• **Provided records**:
■ ■ ■ ■ ■ ■ ■

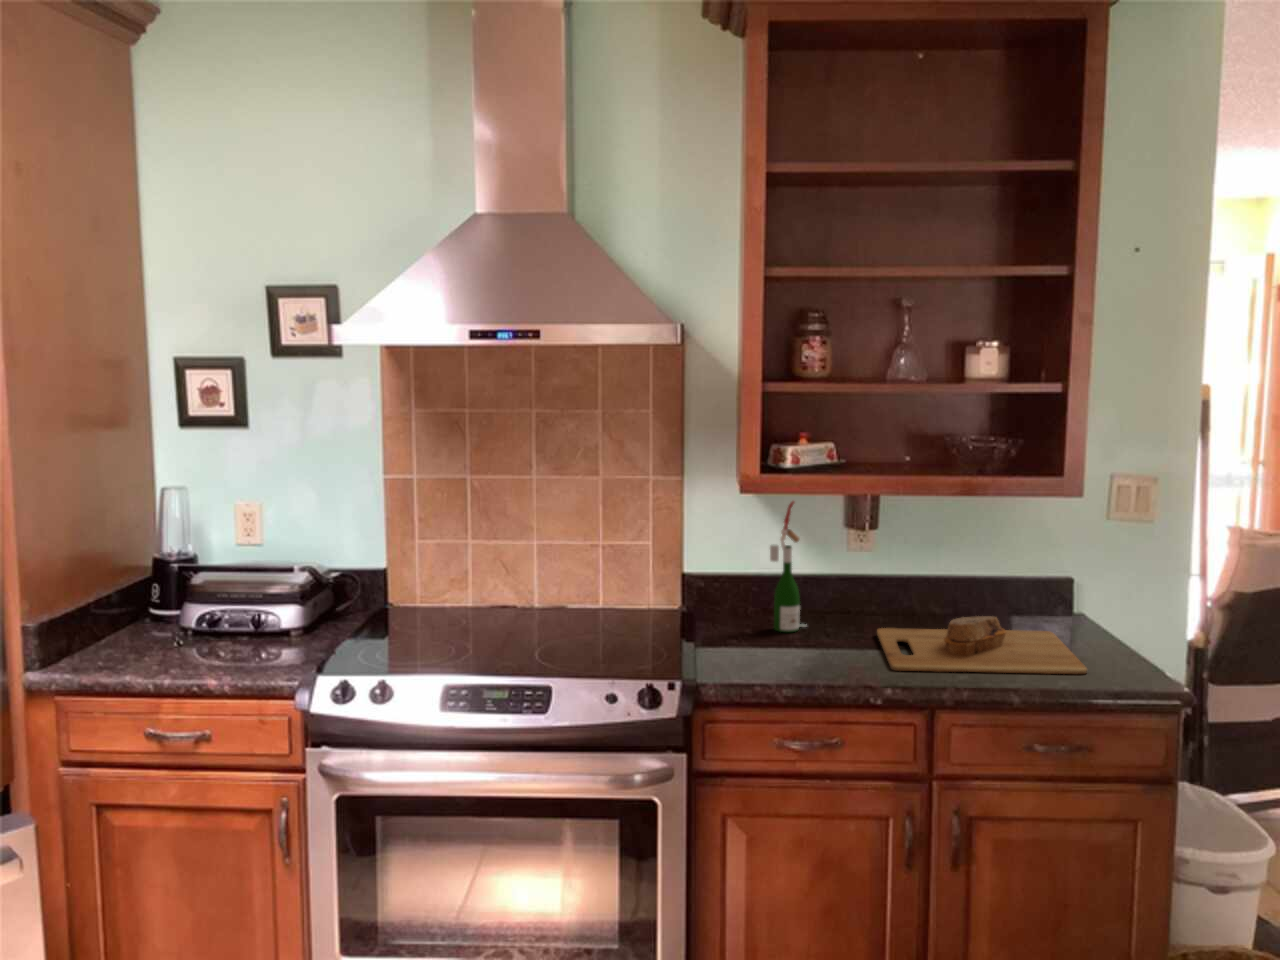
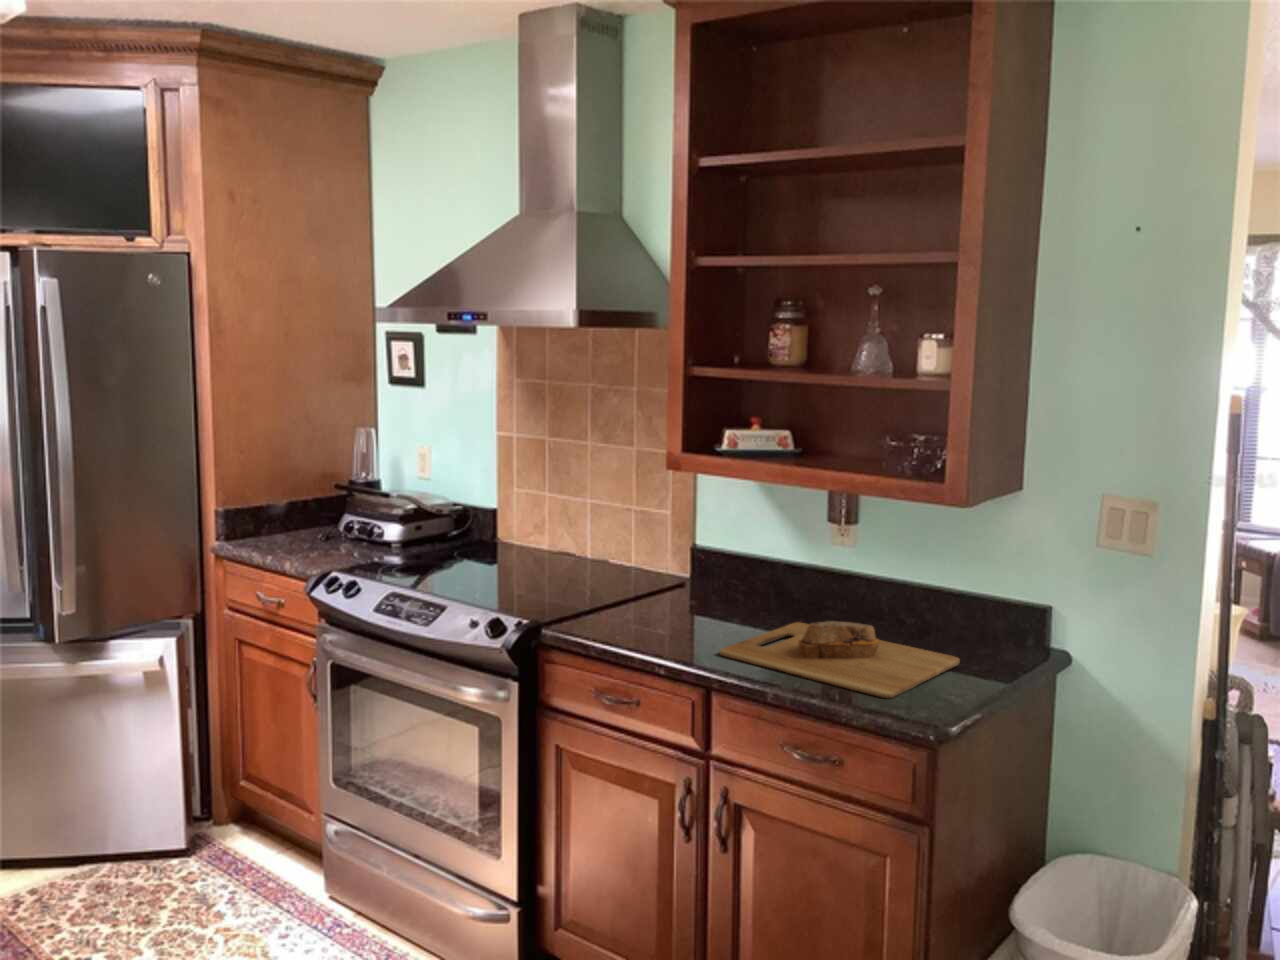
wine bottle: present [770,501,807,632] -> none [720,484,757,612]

■ ■ ■ ■ ■ ■ ■

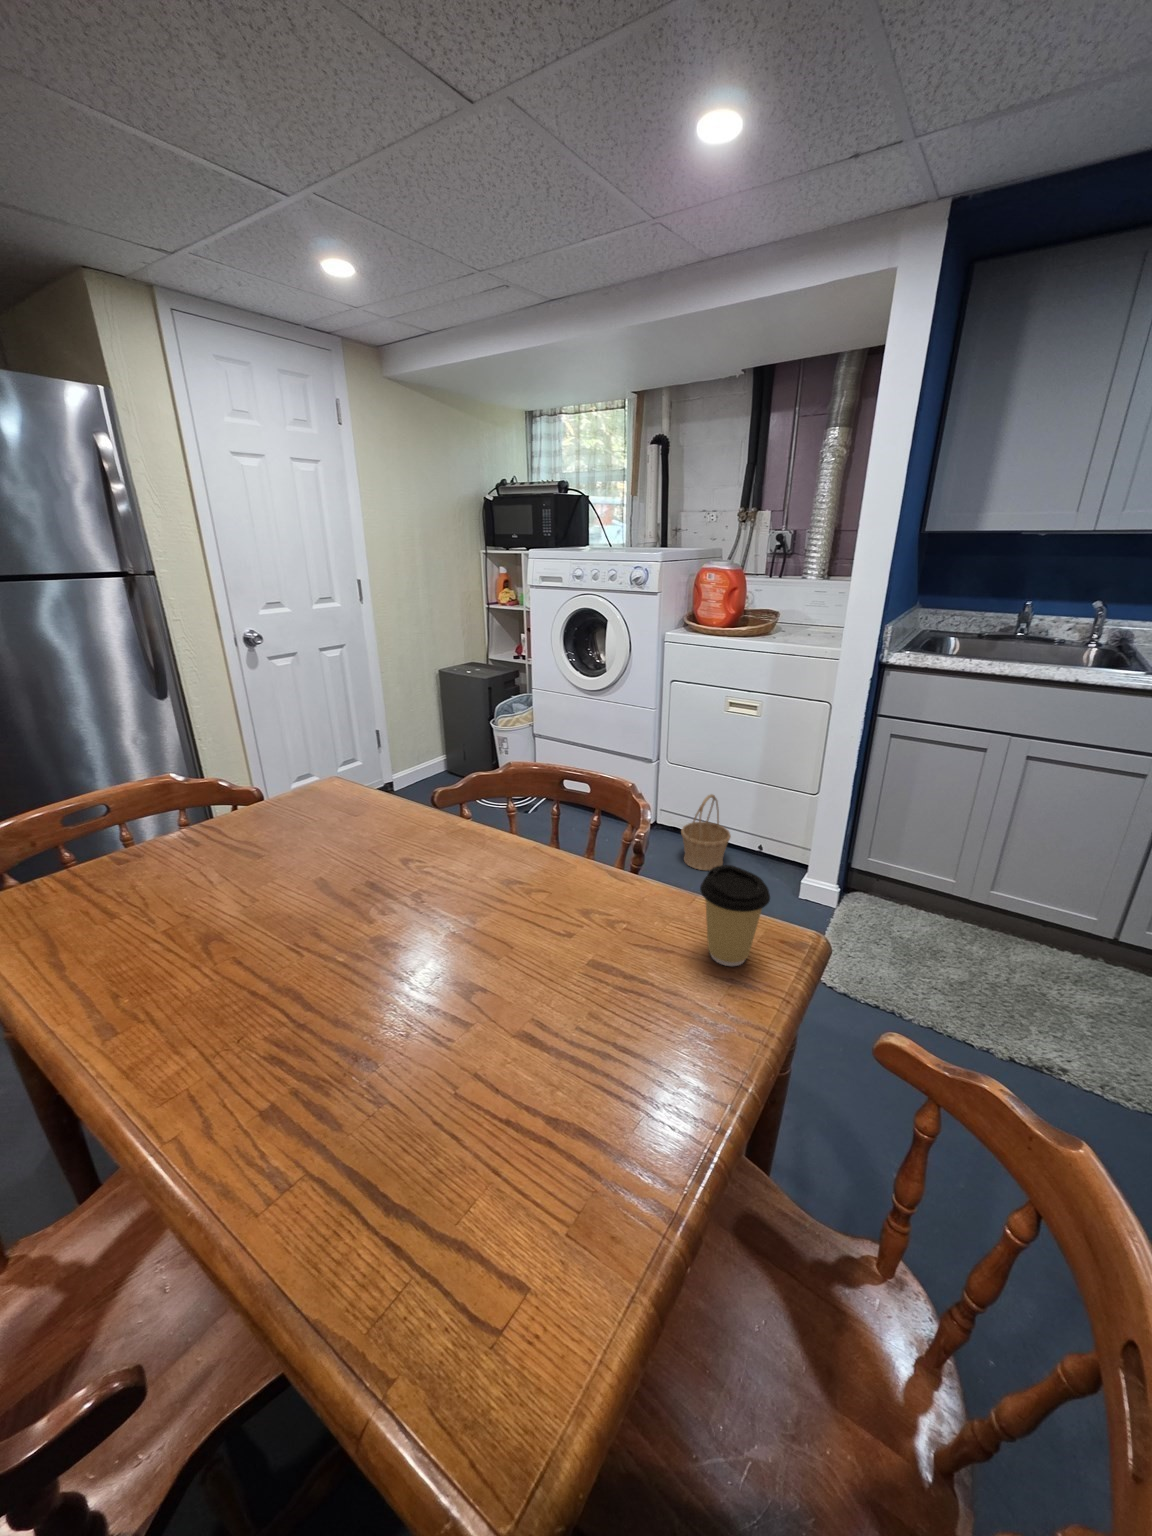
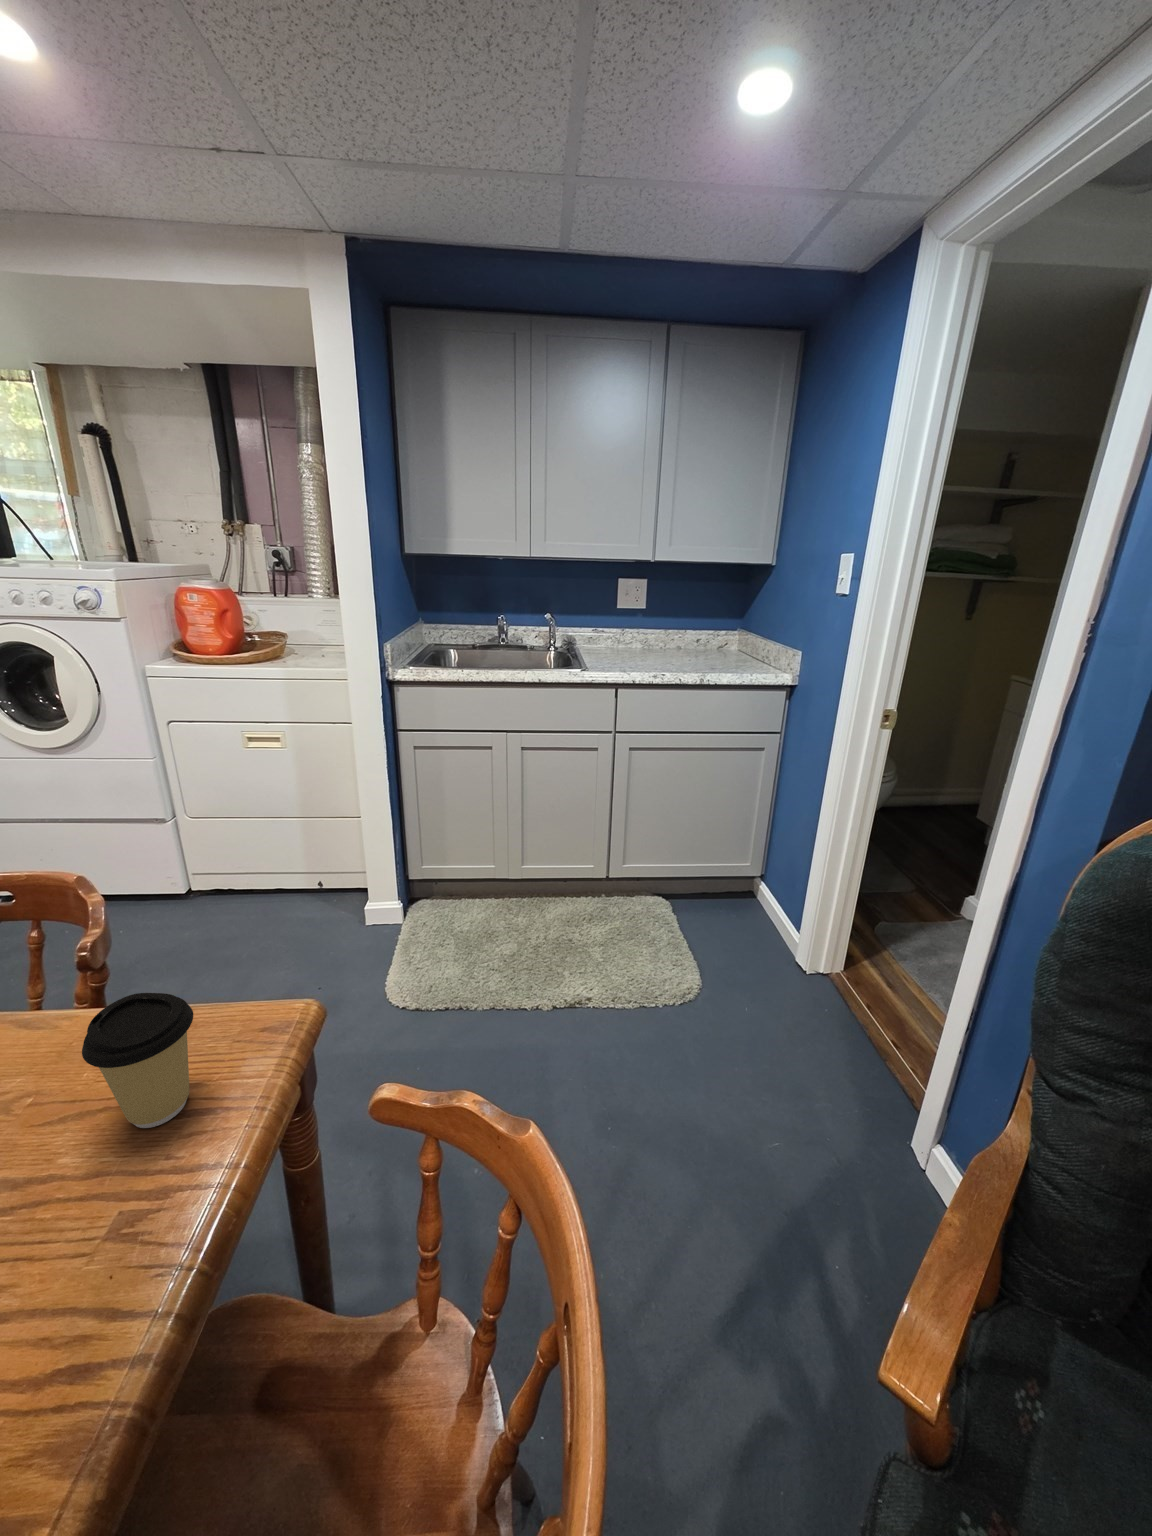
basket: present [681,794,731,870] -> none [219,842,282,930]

■ ■ ■ ■ ■ ■ ■

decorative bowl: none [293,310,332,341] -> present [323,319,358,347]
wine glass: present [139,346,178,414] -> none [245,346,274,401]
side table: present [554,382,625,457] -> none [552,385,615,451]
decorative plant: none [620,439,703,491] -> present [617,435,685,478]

■ ■ ■ ■ ■ ■ ■

• **Work item**: Look above for the line holding "decorative bowl: none". Print it and every line after it, exactly, through the line holding "side table: present".

• **Solution below**:
decorative bowl: none [293,310,332,341] -> present [323,319,358,347]
wine glass: present [139,346,178,414] -> none [245,346,274,401]
side table: present [554,382,625,457] -> none [552,385,615,451]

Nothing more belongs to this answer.